When the administration ramped up tariffs in July, President Donald Trump insisted the higher duties would encourage U.S. manufacturers to bring overseas jobs back home.
Instead, more than 4 in 10 companies surveyed said they plan to raise prices to offset the higher cost of production. Just 1 in 10 said they plan to reduce the share of total output produced outside the U.S. Roughly the same number said the tariffs would encourage them to move more jobs offshore.
Trump has touted occasional announcements of U.S. job creation as proof that his strategy is working. On Wednesday, he cited a steelmaker’s plan to create 600 new jobs.

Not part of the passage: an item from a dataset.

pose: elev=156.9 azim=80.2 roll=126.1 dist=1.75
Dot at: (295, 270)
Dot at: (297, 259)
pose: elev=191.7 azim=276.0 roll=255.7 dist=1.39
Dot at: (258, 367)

But those gains would be dwarfed by news earlier in the week that General Motors planned to cut some 14,000 jobs in a widespread restructuring forced in part by fading sales growth. Though the company did not specifically cite Trump administration tariffs, U.S. automakers have been hit hard by the rise in steel prices brought by higher U.S. duties on imported steel.

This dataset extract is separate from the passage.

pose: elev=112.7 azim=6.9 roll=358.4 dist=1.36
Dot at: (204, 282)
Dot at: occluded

Though many companies have tried to hold the line on price increases, the cost of higher tariffs will eventually be borne by consumers. One recent study estimated the economic impact of lost wages and higher prices at $2,400 per household in 2019.
Citing unfair trade practices, Trump imposed 10 percent tariffs on $200 billion of Chinese imports in September. China retaliated by imposing taxes on $60 billion worth of U.S. goods.
The U.S. duties are set to increase to 25 percent in January. Trump has also threatened to impose duties on $267 billion more of goods if Beijing does not meet his demands. That would expand U.S. tariffs to almost all of China’s exports to the U.S.
When Trump first sparked global trade tensions with major U.S. trading partners in July, U.S. businesses had hoped the disputes would be resolved quickly. But while the U.S., Canada and Mexico are set to sign an updated trade deal on Friday, negotiations with China have shown little progress.
Just days ahead of a meeting with Chinese President Xi Jinping in Argentina, Trump said Monday he expected to move ahead with raising tariffs on $200 billion in Chinese imports to 25 percent from the current 10 percent and repeated his threat to slap tariffs on all remaining imports from China.
Trump told The Wall Street Journal it was “highly unlikely” he would accept China’s request to hold off on the increase, which is due to take effect on Jan. 1.
“The only deal would be China has to open up their country to competition from the United States,” Trump told the Journal. “As far as other countries are concerned, that’s up to them.”
Trump, who is due to meet Xi at a G-20 summit in Buenos Aires this weekend, said that if negotiations were unsuccessful, he would also put tariffs on the rest of Chinese imports.
“If we don’t make a deal, then I’m going to put the $267 billion additional on,” at a tariff rate of either 10 percent or 25 percent, Trump told the Journal.
As Chinese tariffs take a bigger bite out of profits, U.S. manufacturers with operations there are scrambling to find alternatives. But few are moving those operations back home, according to a separate survey in October by the American Chamber of Commerce in South China.
Instead, more than 70 percent of U.S. firms operating in southern China are putting off further investment there and moving some or all of their manufacturing to other countries. Sixty-four percent of the more than 400 companies surveyed said they were considering relocating production lines to outside of China, but only 1 percent said they had any plans to establish manufacturing bases in North America.
Nearly half the companies surveyed also said there had been an increase in non-tariff barriers, including increased bureaucratic oversight and slower customs clearance. Analysts have warned of such a risk to U.S. firms as China is increasingly unable to match U.S. measures on a dollar-for-dollar basis.
Chinese manufacturers are also getting squeezed by the trade war. Profit growth among China’s industrial companies slowed for a sixth straight month in October as sales growth continued to slow.